Hafta başında Hürriyet okuyan herkes Türk olmanın gururunu yaşamış olmalı. Ben yaşadım. Sevinçten uçtum.
"Uçuran Türk" manşetini okuyup da uçmamak mümkün değildi.
Habere göre, yüzde 100 elektrikli bir otomobil içinde sürücü olmadan 256 kilometre hıza ulaşmış.
Tamam, bu çok ilginç olmayabilir, ama haberin devamı şöyle:
"Dünyada büyük yankı uyandıran ve birçok uluslararası ajansın paylaştığı bu otomobilin mimarı Amerika’da yaşayan Kâmran Türkoğlu isimli 35 yaşında bir Türk mühendis."
Öncelikle, mühendisin isminin Türkoğlu olması çok güzel. Böylece dünyanın ve uluslararası ajansların herhangi bir hata yapması engellenmiş oluyor. Mühendisin Türk olduğunu kimse gözden kaçıramaz.
Yaşadığımız sevinç, Aziz Sancar'ın Nobel Ödülü almasını hatırlattı bana. Bir kez daha pencerenin önüne gidip "Ne mutlu Türk'üm diyene!" diye bağırdım.
Sonra işin içine şeytan karıştı, Sancar gibi Türkoğlu'nun da Türkiye'de değil Amerika'da yaşayan, çalışan, araştırma yapan bir adam olduğunu düşündüm.
Türkoğlu, 26 yaşında Amerika'ya gitmiş. Minnesota Üniversitesi’nde doktora yapmış. İki yıl Amerikan Ulusal Havacılık ve Uzay Dairesi NASA’da çalışmış. Şimdi San Jose Üniversitesi'nde çalışıyor. Aynı zamanda 2016’da Silikon Vadisi'nde NextEV firmasında çalışmaya başlamış. NextEV, daha sonra NIO ismini alarak elektrikli ve insansız otomobil geliştirmeye başladığında Türkoğlu bu projede çalışmış ve "aracın beynini tasarlayan ekibin başında" yer almış. Diyor ki, "NIO, Silikon Vadisi’nde ofis açarak ilk çalışanlarını almaya başladı. Ben 188’inci çalışanıyım."
Dikkatimi çekti.
Hürriyet'in sandığı gibi "uçuran Türk" yok; söz konusu Türk şirketin 188. çalışanı; bir ekip olarak çalışıyorlar; bu ekip otomobilin sadece bir bölümünü çalışıyor. Ama diğer 187 kişi Türk olmadığı için önemsiz; otomobili uçuran sadece Türkoğlu!

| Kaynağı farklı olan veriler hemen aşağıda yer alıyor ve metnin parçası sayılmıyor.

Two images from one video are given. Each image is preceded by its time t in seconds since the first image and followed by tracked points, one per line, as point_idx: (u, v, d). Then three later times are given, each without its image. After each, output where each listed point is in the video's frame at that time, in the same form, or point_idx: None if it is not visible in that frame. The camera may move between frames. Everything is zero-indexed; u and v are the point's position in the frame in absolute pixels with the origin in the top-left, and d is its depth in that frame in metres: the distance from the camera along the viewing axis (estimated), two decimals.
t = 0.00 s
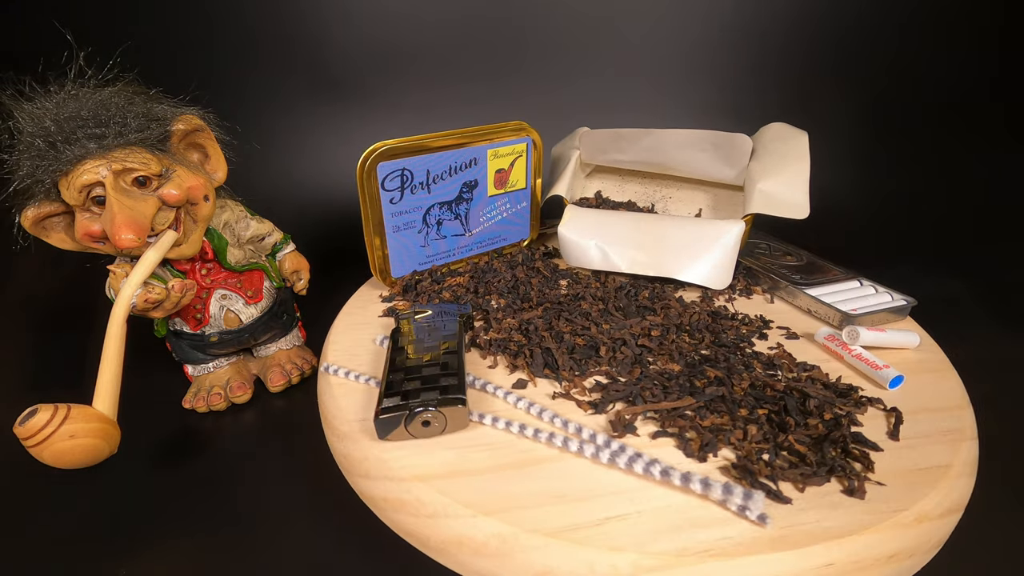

Bir de şu dikkatimi çekti:
Sormuşlar, “Türkiye’ye geri dönmeyi ve burada bir proje geliştirmeyi veya bir şirket kurmayı düşünüyor musunuz?"
Herhalde kibar bir adam olduğu için, "Saçmalama lan!" dememiş. “Açıkçası şu anda böyle bir düşüncem yok” demiş.
İlginçtir, koyu Türkçü ve milliyetçi olan Aziz Sancar'ın da dönmeye niyeti yok. "Rize'de Recep Tayyip Erdoğan Üniversitesi'nde hoca olmak isterim" dediğini duyan olmadı hiç.
İkisi de biliyor, bir Türk'ün bilim alanında başarılı olması için yurtdışında bir üniversitede çalışıyor olması gerek.
Niye mi?
Barış çağrısı yapan bir bildiriye imza attığı için akademisyenlerin işten atıldığı bir memlekette üniversite filan yoktur da ondan.